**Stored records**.
^^^^

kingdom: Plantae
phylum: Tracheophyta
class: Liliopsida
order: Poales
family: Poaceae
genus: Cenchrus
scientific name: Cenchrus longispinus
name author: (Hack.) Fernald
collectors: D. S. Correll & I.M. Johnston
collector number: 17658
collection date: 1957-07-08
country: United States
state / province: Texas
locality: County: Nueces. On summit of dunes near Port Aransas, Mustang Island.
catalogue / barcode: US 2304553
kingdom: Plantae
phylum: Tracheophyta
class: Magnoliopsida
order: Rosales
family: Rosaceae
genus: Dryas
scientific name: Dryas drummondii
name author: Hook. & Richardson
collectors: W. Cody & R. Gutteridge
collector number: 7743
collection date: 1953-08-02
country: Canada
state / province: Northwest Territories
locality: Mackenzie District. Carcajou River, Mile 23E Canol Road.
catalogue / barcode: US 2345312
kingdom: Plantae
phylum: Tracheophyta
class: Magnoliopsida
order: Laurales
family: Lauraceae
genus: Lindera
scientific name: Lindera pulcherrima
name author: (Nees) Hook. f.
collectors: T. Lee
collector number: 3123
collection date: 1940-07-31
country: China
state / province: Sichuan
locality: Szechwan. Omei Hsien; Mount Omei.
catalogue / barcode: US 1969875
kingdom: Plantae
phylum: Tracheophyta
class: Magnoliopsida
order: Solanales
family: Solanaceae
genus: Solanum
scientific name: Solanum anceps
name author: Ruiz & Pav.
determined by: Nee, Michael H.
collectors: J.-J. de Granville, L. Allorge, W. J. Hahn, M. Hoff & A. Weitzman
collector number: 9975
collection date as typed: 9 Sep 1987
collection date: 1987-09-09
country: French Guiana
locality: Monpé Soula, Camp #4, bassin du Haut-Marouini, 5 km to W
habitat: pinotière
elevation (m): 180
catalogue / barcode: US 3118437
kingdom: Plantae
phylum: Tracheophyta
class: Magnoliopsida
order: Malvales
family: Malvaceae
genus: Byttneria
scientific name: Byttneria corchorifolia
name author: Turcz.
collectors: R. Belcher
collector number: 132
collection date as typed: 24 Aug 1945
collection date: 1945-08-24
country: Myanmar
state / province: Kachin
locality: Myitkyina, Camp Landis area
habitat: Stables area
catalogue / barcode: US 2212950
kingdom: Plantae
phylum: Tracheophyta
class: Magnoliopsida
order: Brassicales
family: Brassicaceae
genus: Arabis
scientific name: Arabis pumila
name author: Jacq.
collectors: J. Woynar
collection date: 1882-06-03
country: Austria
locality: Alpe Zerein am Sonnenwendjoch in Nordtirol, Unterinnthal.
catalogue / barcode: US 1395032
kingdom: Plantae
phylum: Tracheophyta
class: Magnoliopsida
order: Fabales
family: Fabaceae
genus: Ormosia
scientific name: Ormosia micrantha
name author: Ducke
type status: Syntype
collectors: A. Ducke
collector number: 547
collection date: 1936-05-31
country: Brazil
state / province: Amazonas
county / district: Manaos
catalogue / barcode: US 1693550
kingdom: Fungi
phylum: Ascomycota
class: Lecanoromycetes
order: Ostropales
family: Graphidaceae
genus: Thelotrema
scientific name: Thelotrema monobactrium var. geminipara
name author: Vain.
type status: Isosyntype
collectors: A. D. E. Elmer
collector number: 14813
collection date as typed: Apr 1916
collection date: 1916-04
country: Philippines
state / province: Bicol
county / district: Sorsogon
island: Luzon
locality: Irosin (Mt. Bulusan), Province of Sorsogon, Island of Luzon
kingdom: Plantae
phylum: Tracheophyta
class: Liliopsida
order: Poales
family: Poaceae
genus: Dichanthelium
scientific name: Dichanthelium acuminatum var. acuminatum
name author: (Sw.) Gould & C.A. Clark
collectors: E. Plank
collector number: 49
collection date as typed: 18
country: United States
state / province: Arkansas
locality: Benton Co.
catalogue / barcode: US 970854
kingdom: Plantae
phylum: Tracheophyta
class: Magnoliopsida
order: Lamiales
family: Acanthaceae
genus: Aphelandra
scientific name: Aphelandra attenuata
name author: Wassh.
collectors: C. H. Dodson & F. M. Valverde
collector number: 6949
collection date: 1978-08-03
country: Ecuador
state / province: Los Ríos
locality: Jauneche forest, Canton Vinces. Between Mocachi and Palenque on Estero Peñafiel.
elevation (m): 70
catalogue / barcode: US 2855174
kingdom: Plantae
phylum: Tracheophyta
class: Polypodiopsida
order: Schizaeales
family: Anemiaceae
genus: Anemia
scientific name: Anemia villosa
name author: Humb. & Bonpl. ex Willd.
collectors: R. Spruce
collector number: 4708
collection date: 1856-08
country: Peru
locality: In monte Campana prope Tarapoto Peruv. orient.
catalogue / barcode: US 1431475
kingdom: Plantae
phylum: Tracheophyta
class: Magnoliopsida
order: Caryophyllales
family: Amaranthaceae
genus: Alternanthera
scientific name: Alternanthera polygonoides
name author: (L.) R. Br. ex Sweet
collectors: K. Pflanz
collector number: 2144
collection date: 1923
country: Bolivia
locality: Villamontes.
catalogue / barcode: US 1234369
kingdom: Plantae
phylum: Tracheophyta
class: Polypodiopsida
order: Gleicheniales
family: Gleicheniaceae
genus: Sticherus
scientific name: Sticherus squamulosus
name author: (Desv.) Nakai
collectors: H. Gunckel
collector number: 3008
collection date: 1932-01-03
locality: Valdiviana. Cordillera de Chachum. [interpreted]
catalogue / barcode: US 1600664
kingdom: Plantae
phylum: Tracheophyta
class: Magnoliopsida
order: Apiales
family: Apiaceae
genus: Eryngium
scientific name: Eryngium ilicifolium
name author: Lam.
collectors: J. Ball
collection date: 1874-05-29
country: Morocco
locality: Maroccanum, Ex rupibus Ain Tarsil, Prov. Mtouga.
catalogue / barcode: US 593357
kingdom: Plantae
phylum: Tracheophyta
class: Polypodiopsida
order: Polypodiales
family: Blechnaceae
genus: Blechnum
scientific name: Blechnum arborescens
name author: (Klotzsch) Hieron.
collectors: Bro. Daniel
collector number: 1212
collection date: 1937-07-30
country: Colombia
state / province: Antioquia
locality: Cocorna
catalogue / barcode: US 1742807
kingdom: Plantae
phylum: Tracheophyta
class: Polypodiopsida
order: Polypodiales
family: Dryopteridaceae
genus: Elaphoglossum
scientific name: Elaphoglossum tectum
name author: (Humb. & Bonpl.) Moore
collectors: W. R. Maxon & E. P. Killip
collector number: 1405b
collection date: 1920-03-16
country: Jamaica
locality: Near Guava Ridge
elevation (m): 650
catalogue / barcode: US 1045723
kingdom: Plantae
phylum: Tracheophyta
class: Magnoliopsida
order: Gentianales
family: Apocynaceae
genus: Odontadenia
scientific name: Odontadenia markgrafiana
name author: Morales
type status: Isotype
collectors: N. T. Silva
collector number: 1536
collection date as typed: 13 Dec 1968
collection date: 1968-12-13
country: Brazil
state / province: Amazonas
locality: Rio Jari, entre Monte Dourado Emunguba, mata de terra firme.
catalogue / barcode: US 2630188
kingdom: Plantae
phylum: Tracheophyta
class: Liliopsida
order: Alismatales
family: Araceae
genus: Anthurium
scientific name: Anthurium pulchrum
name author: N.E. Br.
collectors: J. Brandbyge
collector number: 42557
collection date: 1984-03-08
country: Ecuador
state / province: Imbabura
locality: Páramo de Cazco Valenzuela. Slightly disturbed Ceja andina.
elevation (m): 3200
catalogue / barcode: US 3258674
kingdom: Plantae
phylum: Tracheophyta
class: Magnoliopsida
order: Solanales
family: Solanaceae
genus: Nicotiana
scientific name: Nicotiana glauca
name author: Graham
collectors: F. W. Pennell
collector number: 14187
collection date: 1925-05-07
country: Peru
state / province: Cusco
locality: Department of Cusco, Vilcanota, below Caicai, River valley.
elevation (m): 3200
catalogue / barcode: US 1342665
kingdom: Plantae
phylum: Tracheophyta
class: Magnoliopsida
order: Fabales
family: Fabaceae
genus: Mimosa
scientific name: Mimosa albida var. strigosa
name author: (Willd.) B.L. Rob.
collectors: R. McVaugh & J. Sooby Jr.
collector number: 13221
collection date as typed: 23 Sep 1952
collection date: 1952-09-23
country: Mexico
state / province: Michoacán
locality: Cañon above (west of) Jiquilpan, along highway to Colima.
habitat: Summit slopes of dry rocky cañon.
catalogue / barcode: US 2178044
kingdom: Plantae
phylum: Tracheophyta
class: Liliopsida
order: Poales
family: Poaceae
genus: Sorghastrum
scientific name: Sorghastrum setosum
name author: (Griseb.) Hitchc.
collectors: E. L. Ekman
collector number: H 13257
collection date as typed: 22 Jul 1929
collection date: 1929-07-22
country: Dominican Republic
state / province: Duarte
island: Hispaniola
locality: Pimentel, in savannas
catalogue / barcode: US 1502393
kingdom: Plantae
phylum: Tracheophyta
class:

^^^^

**PROBLEM**.
Please reproduce, unchanged, the lines of the rows above, beginning with the line that contains "collector number: 1212" and stopping after the line that contains "type status: Isotype".

**EXERCISE RESPONSE**.
collector number: 1212
collection date: 1937-07-30
country: Colombia
state / province: Antioquia
locality: Cocorna
catalogue / barcode: US 1742807
kingdom: Plantae
phylum: Tracheophyta
class: Polypodiopsida
order: Polypodiales
family: Dryopteridaceae
genus: Elaphoglossum
scientific name: Elaphoglossum tectum
name author: (Humb. & Bonpl.) Moore
collectors: W. R. Maxon & E. P. Killip
collector number: 1405b
collection date: 1920-03-16
country: Jamaica
locality: Near Guava Ridge
elevation (m): 650
catalogue / barcode: US 1045723
kingdom: Plantae
phylum: Tracheophyta
class: Magnoliopsida
order: Gentianales
family: Apocynaceae
genus: Odontadenia
scientific name: Odontadenia markgrafiana
name author: Morales
type status: Isotype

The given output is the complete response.